[Saved data entries]

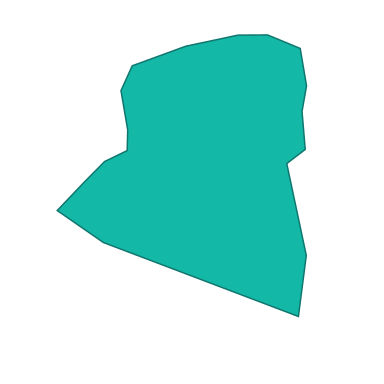 an SVG outline of Nadur, rotated 168°
{"feature_id": "MLT-5979", "entity_name": "Nadur", "entity_type": "state/province", "adm_level": 1, "iso_a3": "MLT", "parent_name": "Malta", "parent_adm1": "", "projection": "mercator", "projection_center": [14.297, 36.047], "detail": "fine", "context": "isolated", "style": "filled", "palette": "teal", "viewbox_px": 384, "rotation_deg": 168, "n_neighbors": 0, "source": "natural_earth", "source_scale": "10m", "svg_char_len": 390}
<svg xmlns="http://www.w3.org/2000/svg" viewBox="0 0 384 384"><g transform="rotate(168 192 192)"><path d="M113.8,48.1L289.2,161.0L327.7,201.9L295.3,224.1L271.1,240.0L246.8,246.0L242.0,266.0L240.4,305.9L224.2,327.9L167.7,335.9L114.4,335.9L85.4,329.9L56.3,309.9L57.9,272.0L67.6,248.0L72.4,210.1L93.4,200.1L93.4,106.2L113.8,48.1Z" fill="#14b8a6" stroke="#0f766e" stroke-width="1.5"/></g></svg>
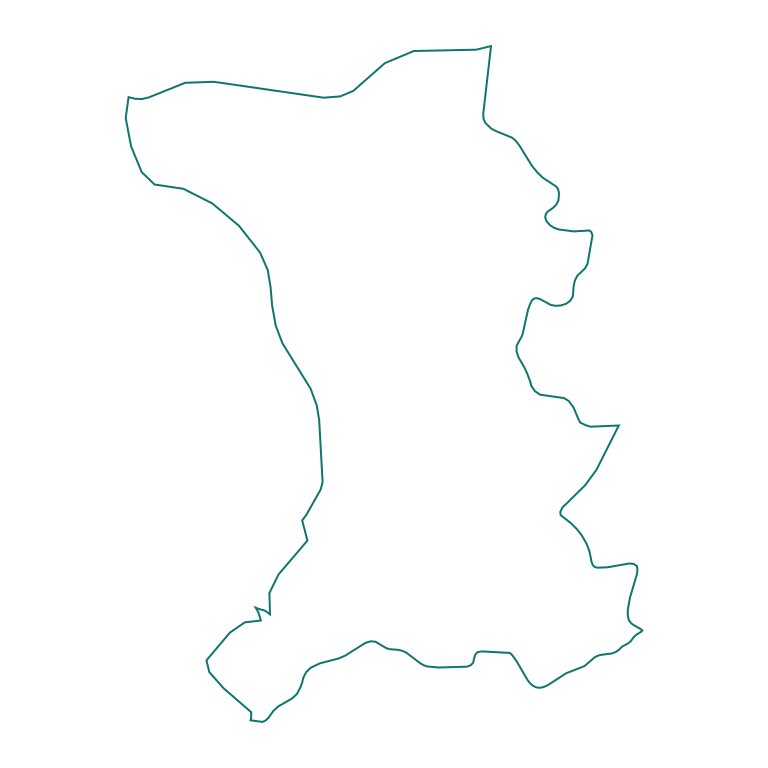 outline of Shirak
{"feature_id": "ARM-1555", "entity_name": "Shirak", "entity_type": "Province", "adm_level": 1, "iso_a3": "ARM", "parent_name": "Armenia", "parent_adm1": "", "projection": "albers", "projection_center": [43.928, 40.787], "detail": "fine", "context": "isolated", "style": "outline", "palette": "teal", "viewbox_px": 768, "rotation_deg": 0, "n_neighbors": 0, "source": "natural_earth", "source_scale": "10m", "svg_char_len": 2620}
<svg xmlns="http://www.w3.org/2000/svg" viewBox="0 0 768 768"><path d="M323.7,97.7L340.2,96.4L353.4,90.8L384.9,63.1L413.8,51.0L476.2,49.7L491.0,46.1L490.9,47.3L483.2,114.2L483.6,119.3L485.6,123.2L491.4,128.7L496.2,131.2L511.9,137.6L515.2,140.2L519.4,145.5L531.9,165.8L537.6,172.7L542.9,177.8L555.1,185.8L557.0,187.3L558.4,190.1L559.0,193.9L558.4,200.5L556.3,204.5L553.7,207.4L547.7,211.6L545.9,213.9L545.2,217.3L546.3,220.9L550.1,225.3L554.1,227.8L558.8,229.5L574.0,231.4L589.3,230.5L591.3,232.0L592.5,235.3L587.5,263.9L584.9,268.5L577.1,276.0L574.7,281.0L573.6,287.0L572.8,296.6L570.1,300.9L566.1,303.8L560.7,305.5L555.5,305.8L550.8,304.9L539.9,299.0L537.2,298.2L535.1,298.3L533.4,299.0L532.4,300.0L531.7,300.8L529.7,305.0L528.0,309.9L522.6,334.2L521.6,336.6L516.6,345.8L516.6,351.5L518.6,357.5L524.1,366.9L527.2,373.6L529.8,380.4L531.5,386.2L535.0,391.2L540.1,394.7L564.1,398.1L568.9,401.1L573.6,407.6L578.3,418.9L580.4,422.7L585.8,425.2L590.5,426.7L618.8,425.5L596.4,469.9L585.1,485.3L562.2,507.8L560.3,512.0L560.7,515.2L571.2,523.4L577.1,529.4L581.9,535.6L586.2,543.1L588.0,547.3L589.6,551.9L591.6,562.1L592.8,565.2L594.9,567.1L597.7,567.7L607.5,567.3L629.3,563.5L633.3,563.8L636.9,566.1L637.5,569.8L636.8,574.6L630.0,597.5L627.8,609.6L627.8,615.9L629.0,620.5L630.9,622.9L633.0,624.7L640.2,628.8L642.3,630.4L641.7,631.4L636.7,634.5L634.0,636.8L630.6,641.4L628.2,643.3L622.0,646.7L618.8,649.9L615.9,651.9L612.2,653.4L600.7,654.9L597.5,655.9L594.8,657.2L584.5,666.1L566.1,673.3L547.6,685.3L543.2,687.2L539.3,687.8L536.0,687.3L533.0,685.8L530.2,683.4L527.5,680.0L516.6,661.2L512.5,655.5L511.1,654.0L509.7,652.9L481.5,651.4L477.3,652.3L475.3,654.6L474.2,657.9L473.2,662.7L470.8,665.2L467.0,666.7L438.8,667.5L427.5,666.5L424.0,665.4L420.3,663.3L406.3,652.6L402.4,650.8L398.0,649.8L389.7,649.2L386.2,648.1L375.4,641.7L370.8,641.3L365.6,642.8L344.9,655.8L338.8,658.4L319.8,663.4L310.6,667.8L306.2,672.1L303.5,677.3L302.2,682.4L300.5,687.2L296.9,694.0L292.0,698.5L278.1,706.5L273.3,711.0L268.2,718.1L265.2,720.8L262.3,721.9L250.6,720.3L251.1,718.3L251.2,712.2L223.7,688.4L209.3,672.1L206.5,660.3L229.9,632.6L244.7,622.4L260.8,620.5L259.0,614.1L257.8,611.4L255.7,607.7L259.9,609.3L262.9,610.0L265.9,611.2L270.0,614.4L269.4,593.0L278.5,574.5L307.4,540.6L302.2,520.4L306.4,514.8L320.6,489.6L322.6,482.3L319.2,420.3L316.8,405.5L310.6,388.7L282.5,343.4L275.7,325.6L272.1,305.3L270.6,287.3L267.8,270.2L260.1,252.6L239.0,225.8L212.4,203.5L183.4,188.8L154.5,184.5L141.7,172.1L131.1,146.4L125.7,118.0L128.6,97.1L135.3,98.8L142.0,99.0L148.6,97.5L185.1,82.8L213.8,81.8L323.7,97.7Z" fill="none" stroke="#0f766e" stroke-width="2"/></svg>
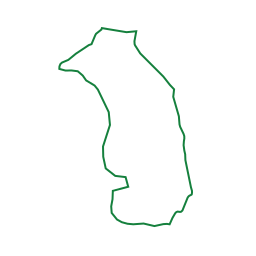 an SVG outline of Tashi Yangtse, rotated 167°
{"feature_id": "BTN-2484", "entity_name": "Tashi Yangtse", "entity_type": "District", "adm_level": 1, "iso_a3": "BTN", "parent_name": "Bhutan", "parent_adm1": "", "projection": "equal_earth", "projection_center": [91.488, 27.679], "detail": "fine", "context": "isolated", "style": "outline", "palette": "green", "viewbox_px": 256, "rotation_deg": 167, "n_neighbors": 0, "source": "natural_earth", "source_scale": "10m", "svg_char_len": 1035}
<svg xmlns="http://www.w3.org/2000/svg" viewBox="0 0 256 256"><g transform="rotate(167 128 128)"><path d="M109.1,24.8L111.6,25.8L115.2,26.4L124.3,26.5L134.3,31.4L144.5,33.0L150.0,34.8L155.2,37.6L159.3,41.3L163.0,48.9L162.0,55.4L159.1,62.1L156.9,70.2L141.0,70.7L141.4,80.7L151.2,84.2L158.8,93.6L158.6,105.5L156.5,115.6L144.9,135.0L143.2,147.8L148.7,172.2L151.0,176.9L158.1,183.8L160.3,189.3L164.2,194.6L169.9,196.7L176.1,198.1L181.6,201.0L181.5,201.6L180.9,203.5L179.5,205.5L177.6,206.6L170.8,207.8L162.1,212.1L147.5,217.6L144.7,217.9L139.0,225.8L137.9,227.0L131.8,229.9L131.0,231.2L107.9,221.7L98.2,220.4L102.2,211.1L102.7,208.2L102.5,206.9L99.3,197.9L82.0,170.2L77.5,160.6L74.4,155.3L76.9,148.2L75.8,128.0L77.0,119.9L76.9,117.4L75.2,109.8L75.0,107.4L75.5,105.0L76.5,102.6L77.7,98.7L78.2,93.2L78.2,89.5L79.3,83.8L80.0,56.2L79.8,52.4L80.2,50.5L80.9,48.9L82.0,48.5L83.2,48.3L84.3,47.8L85.5,46.8L93.5,35.4L95.0,34.5L96.1,34.5L98.5,35.4L99.8,35.2L101.1,34.4L104.8,30.5L109.1,24.8Z" fill="none" stroke="#15803d" stroke-width="2"/></g></svg>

### Required work
Reproduce every line of the material above verbatim, omitting the pictures.

### The completed task
 an SVG outline of Nadur, rotated 168°
{"feature_id": "MLT-5979", "entity_name": "Nadur", "entity_type": "state/province", "adm_level": 1, "iso_a3": "MLT", "parent_name": "Malta", "parent_adm1": "", "projection": "mercator", "projection_center": [14.297, 36.047], "detail": "fine", "context": "isolated", "style": "filled", "palette": "teal", "viewbox_px": 384, "rotation_deg": 168, "n_neighbors": 0, "source": "natural_earth", "source_scale": "10m", "svg_char_len": 390}
<svg xmlns="http://www.w3.org/2000/svg" viewBox="0 0 384 384"><g transform="rotate(168 192 192)"><path d="M113.8,48.1L289.2,161.0L327.7,201.9L295.3,224.1L271.1,240.0L246.8,246.0L242.0,266.0L240.4,305.9L224.2,327.9L167.7,335.9L114.4,335.9L85.4,329.9L56.3,309.9L57.9,272.0L67.6,248.0L72.4,210.1L93.4,200.1L93.4,106.2L113.8,48.1Z" fill="#14b8a6" stroke="#0f766e" stroke-width="1.5"/></g></svg>
 outline of Shirak
{"feature_id": "ARM-1555", "entity_name": "Shirak", "entity_type": "Province", "adm_level": 1, "iso_a3": "ARM", "parent_name": "Armenia", "parent_adm1": "", "projection": "albers", "projection_center": [43.928, 40.787], "detail": "fine", "context": "isolated", "style": "outline", "palette": "teal", "viewbox_px": 768, "rotation_deg": 0, "n_neighbors": 0, "source": "natural_earth", "source_scale": "10m", "svg_char_len": 2620}
<svg xmlns="http://www.w3.org/2000/svg" viewBox="0 0 768 768"><path d="M323.7,97.7L340.2,96.4L353.4,90.8L384.9,63.1L413.8,51.0L476.2,49.7L491.0,46.1L490.9,47.3L483.2,114.2L483.6,119.3L485.6,123.2L491.4,128.7L496.2,131.2L511.9,137.6L515.2,140.2L519.4,145.5L531.9,165.8L537.6,172.7L542.9,177.8L555.1,185.8L557.0,187.3L558.4,190.1L559.0,193.9L558.4,200.5L556.3,204.5L553.7,207.4L547.7,211.6L545.9,213.9L545.2,217.3L546.3,220.9L550.1,225.3L554.1,227.8L558.8,229.5L574.0,231.4L589.3,230.5L591.3,232.0L592.5,235.3L587.5,263.9L584.9,268.5L577.1,276.0L574.7,281.0L573.6,287.0L572.8,296.6L570.1,300.9L566.1,303.8L560.7,305.5L555.5,305.8L550.8,304.9L539.9,299.0L537.2,298.2L535.1,298.3L533.4,299.0L532.4,300.0L531.7,300.8L529.7,305.0L528.0,309.9L522.6,334.2L521.6,336.6L516.6,345.8L516.6,351.5L518.6,357.5L524.1,366.9L527.2,373.6L529.8,380.4L531.5,386.2L535.0,391.2L540.1,394.7L564.1,398.1L568.9,401.1L573.6,407.6L578.3,418.9L580.4,422.7L585.8,425.2L590.5,426.7L618.8,425.5L596.4,469.9L585.1,485.3L562.2,507.8L560.3,512.0L560.7,515.2L571.2,523.4L577.1,529.4L581.9,535.6L586.2,543.1L588.0,547.3L589.6,551.9L591.6,562.1L592.8,565.2L594.9,567.1L597.7,567.7L607.5,567.3L629.3,563.5L633.3,563.8L636.9,566.1L637.5,569.8L636.8,574.6L630.0,597.5L627.8,609.6L627.8,615.9L629.0,620.5L630.9,622.9L633.0,624.7L640.2,628.8L642.3,630.4L641.7,631.4L636.7,634.5L634.0,636.8L630.6,641.4L628.2,643.3L622.0,646.7L618.8,649.9L615.9,651.9L612.2,653.4L600.7,654.9L597.5,655.9L594.8,657.2L584.5,666.1L566.1,673.3L547.6,685.3L543.2,687.2L539.3,687.8L536.0,687.3L533.0,685.8L530.2,683.4L527.5,680.0L516.6,661.2L512.5,655.5L511.1,654.0L509.7,652.9L481.5,651.4L477.3,652.3L475.3,654.6L474.2,657.9L473.2,662.7L470.8,665.2L467.0,666.7L438.8,667.5L427.5,666.5L424.0,665.4L420.3,663.3L406.3,652.6L402.4,650.8L398.0,649.8L389.7,649.2L386.2,648.1L375.4,641.7L370.8,641.3L365.6,642.8L344.9,655.8L338.8,658.4L319.8,663.4L310.6,667.8L306.2,672.1L303.5,677.3L302.2,682.4L300.5,687.2L296.9,694.0L292.0,698.5L278.1,706.5L273.3,711.0L268.2,718.1L265.2,720.8L262.3,721.9L250.6,720.3L251.1,718.3L251.2,712.2L223.7,688.4L209.3,672.1L206.5,660.3L229.9,632.6L244.7,622.4L260.8,620.5L259.0,614.1L257.8,611.4L255.7,607.7L259.9,609.3L262.9,610.0L265.9,611.2L270.0,614.4L269.4,593.0L278.5,574.5L307.4,540.6L302.2,520.4L306.4,514.8L320.6,489.6L322.6,482.3L319.2,420.3L316.8,405.5L310.6,388.7L282.5,343.4L275.7,325.6L272.1,305.3L270.6,287.3L267.8,270.2L260.1,252.6L239.0,225.8L212.4,203.5L183.4,188.8L154.5,184.5L141.7,172.1L131.1,146.4L125.7,118.0L128.6,97.1L135.3,98.8L142.0,99.0L148.6,97.5L185.1,82.8L213.8,81.8L323.7,97.7Z" fill="none" stroke="#0f766e" stroke-width="2"/></svg>
 an SVG outline of Tashi Yangtse, rotated 167°
{"feature_id": "BTN-2484", "entity_name": "Tashi Yangtse", "entity_type": "District", "adm_level": 1, "iso_a3": "BTN", "parent_name": "Bhutan", "parent_adm1": "", "projection": "equal_earth", "projection_center": [91.488, 27.679], "detail": "fine", "context": "isolated", "style": "outline", "palette": "green", "viewbox_px": 256, "rotation_deg": 167, "n_neighbors": 0, "source": "natural_earth", "source_scale": "10m", "svg_char_len": 1035}
<svg xmlns="http://www.w3.org/2000/svg" viewBox="0 0 256 256"><g transform="rotate(167 128 128)"><path d="M109.1,24.8L111.6,25.8L115.2,26.4L124.3,26.5L134.3,31.4L144.5,33.0L150.0,34.8L155.2,37.6L159.3,41.3L163.0,48.9L162.0,55.4L159.1,62.1L156.9,70.2L141.0,70.7L141.4,80.7L151.2,84.2L158.8,93.6L158.6,105.5L156.5,115.6L144.9,135.0L143.2,147.8L148.7,172.2L151.0,176.9L158.1,183.8L160.3,189.3L164.2,194.6L169.9,196.7L176.1,198.1L181.6,201.0L181.5,201.6L180.9,203.5L179.5,205.5L177.6,206.6L170.8,207.8L162.1,212.1L147.5,217.6L144.7,217.9L139.0,225.8L137.9,227.0L131.8,229.9L131.0,231.2L107.9,221.7L98.2,220.4L102.2,211.1L102.7,208.2L102.5,206.9L99.3,197.9L82.0,170.2L77.5,160.6L74.4,155.3L76.9,148.2L75.8,128.0L77.0,119.9L76.9,117.4L75.2,109.8L75.0,107.4L75.5,105.0L76.5,102.6L77.7,98.7L78.2,93.2L78.2,89.5L79.3,83.8L80.0,56.2L79.8,52.4L80.2,50.5L80.9,48.9L82.0,48.5L83.2,48.3L84.3,47.8L85.5,46.8L93.5,35.4L95.0,34.5L96.1,34.5L98.5,35.4L99.8,35.2L101.1,34.4L104.8,30.5L109.1,24.8Z" fill="none" stroke="#15803d" stroke-width="2"/></g></svg>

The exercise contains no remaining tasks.